Bevor der 34-­jährige Koreaner mit rokh vor zwei Jahren sein eigenes ästheti­sches Ethos etablierte, hatte er sich bei namhaften Modehäusern wie Céline, Louis Vuitton und Chloé die Zähne ausgebissen. Dieses Jahr holte er den begehrten LVMH­ Spezialpreis nach Hause. „Es war, als hätte ich ein Vorstellungsgespräch mit allen Modehelden zugleich“, erzählt Rok Hwang, „nur Phoebe Philo fehlte.“ Drei Jahre lang stand er dem anfänglichen Team von Céline zur Seite. Von seiner persönlichen Modegöttin Philo lernte er vor allem, auf Details und das Tragegefühl seiner Klei­dung zu achten. „Bei uns probiert jeder Mitarbeiter die Kleidungsstücke an, damit wir sehen, wie der Stoff am Körper fällt“, sagt Hwang.

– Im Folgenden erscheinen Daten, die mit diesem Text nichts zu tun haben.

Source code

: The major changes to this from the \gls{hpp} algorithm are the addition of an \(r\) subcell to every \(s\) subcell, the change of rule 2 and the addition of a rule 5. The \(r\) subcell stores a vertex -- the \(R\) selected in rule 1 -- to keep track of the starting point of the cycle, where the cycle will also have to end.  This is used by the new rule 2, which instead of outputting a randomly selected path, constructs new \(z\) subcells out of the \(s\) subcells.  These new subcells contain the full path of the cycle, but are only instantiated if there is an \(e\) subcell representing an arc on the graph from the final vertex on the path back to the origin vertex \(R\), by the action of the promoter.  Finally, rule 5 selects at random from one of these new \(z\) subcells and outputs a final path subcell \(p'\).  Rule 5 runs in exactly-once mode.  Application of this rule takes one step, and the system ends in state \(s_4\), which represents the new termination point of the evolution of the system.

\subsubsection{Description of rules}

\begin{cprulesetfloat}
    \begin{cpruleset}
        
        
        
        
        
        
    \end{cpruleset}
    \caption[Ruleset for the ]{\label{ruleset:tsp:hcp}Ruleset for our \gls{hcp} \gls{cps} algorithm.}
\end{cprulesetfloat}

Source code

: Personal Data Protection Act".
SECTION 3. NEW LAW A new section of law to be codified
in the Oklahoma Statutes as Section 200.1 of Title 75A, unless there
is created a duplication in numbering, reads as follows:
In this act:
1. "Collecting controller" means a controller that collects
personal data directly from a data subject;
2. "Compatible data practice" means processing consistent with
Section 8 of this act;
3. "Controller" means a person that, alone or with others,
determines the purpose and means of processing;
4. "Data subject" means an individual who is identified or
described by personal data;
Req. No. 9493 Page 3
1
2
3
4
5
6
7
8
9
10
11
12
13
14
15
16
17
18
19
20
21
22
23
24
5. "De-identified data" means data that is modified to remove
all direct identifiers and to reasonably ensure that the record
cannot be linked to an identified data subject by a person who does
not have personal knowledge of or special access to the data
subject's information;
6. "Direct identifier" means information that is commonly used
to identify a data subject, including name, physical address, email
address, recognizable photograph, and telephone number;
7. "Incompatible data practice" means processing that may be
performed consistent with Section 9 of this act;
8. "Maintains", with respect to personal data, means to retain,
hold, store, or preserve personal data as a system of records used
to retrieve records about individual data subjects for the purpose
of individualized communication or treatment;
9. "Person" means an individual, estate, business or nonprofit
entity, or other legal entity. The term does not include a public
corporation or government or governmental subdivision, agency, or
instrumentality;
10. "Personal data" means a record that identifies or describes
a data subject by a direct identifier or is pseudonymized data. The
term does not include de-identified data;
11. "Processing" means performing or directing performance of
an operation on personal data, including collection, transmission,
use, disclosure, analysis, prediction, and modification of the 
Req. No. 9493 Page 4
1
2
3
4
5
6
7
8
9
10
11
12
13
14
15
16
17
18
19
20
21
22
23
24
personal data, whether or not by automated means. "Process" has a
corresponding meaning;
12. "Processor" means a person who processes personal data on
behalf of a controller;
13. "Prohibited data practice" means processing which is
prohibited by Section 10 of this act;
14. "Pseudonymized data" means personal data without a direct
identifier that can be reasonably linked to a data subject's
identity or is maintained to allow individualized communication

Rok Hwang, der introvertiert und schüch­tern wirkt, fängt mit seinen unfertig aus­sehenden, ultraschicken Klassikern die zerbrechliche Seite der modernen Frau ein, indem er Nostalgie und Sinnlichkeit vermischt. Er bietet eine neue Garderobe an, die unverwechselbar ist. „Wir wollen die Frau darstellen, an die wir glauben – jemand, der jugendlich und fragil ist“, er­ klärt er. Und obwohl das Interesse um rokh steigt und Einzelhändler sich um seine Mode reißen, hat Hwang keine Eile. „Jeder sagt, Mode sei schnelllebig“, sagt er, „wir wollen lieber alles auf die richtige Art und Weise tun.“ Rok Hwang hat einen zeit­losen Ansatz, er denkt weder in Themen oder Trends, er hält sich noch nicht ein­mal an Saisons oder Jahreszahlen (seine letzte Kollektion nannte er schmucklos „automne/hiver 0000­0000“).

Der aufstrebende Designer ist in Süd­korea geboren und hat seine Teenager­jahre in Austin, Texas, im Wohnwagen sei­ ner Familie verbracht. Erinnerungen, auf die er bis heute emotional zurückgreift. „Wenn ich mir ,Stranger Things‘ ansehe, dann bin ich der Junge, der mit seinem Rad durch die Wälder fährt“, sagt er. Doch die Stadt hat ihm wenig geboten. Statt­dessen ließ er sich von einem Artikel über Louise Wilson, der damaligen Kursleiterin am Central Saint Martins, dazu inspirieren, Mode zu studieren. „Irgendetwas wirkte unglaublich stark an ihr, das wollte ich hautnah miterleben.“

In einer ehemaligen Kung-Fu­-Schule be­findet sich sein gänzlich in Weiß gehalte­nes Nord­-Londoner Studio. „Ich habe eine Schwäche für Weiß. Die Farbe verleiht mir innere Ruhe.“ So sieht er auch seine Mode – als Ruhepol. In mühevoller Handwerks­kunst erkundet er Dekonstruktion, wobei viele seiner Kleidungsstücke so aussehen, als hätte er sie zerstückelt und neu ar­rangiert. Dabei wird stets auf Adaptierbar­keit geachtet: mal eine viel zu lange Sei­denbluse, deren Ärmel man hochbinden kann, mal eine verdrehte Hose, die man aufknöpft. Dies macht nicht zuletzt die Unbekümmertheit aus, die seine Kleidung ausstrahlt.

Während rokh sich bislang eher zurück­ hielt, soll die Marke langsam, aber sicher zu einer zeitlosen, ikonischen Maison wer­den, wie Céline es ist. „Wir bewegen uns Schritt für Schritt dahin, dass der Kunde unsere Ästhetik versteht“, sagt Hwang. Dazu soll sein Debüt auf der Pariser Mode­woche, das für nächstes Jahr geplant ist, beitragen. Vielleicht wird rokh dann bald zu einer Marke geworden sein, von der jeder ein Teil haben will.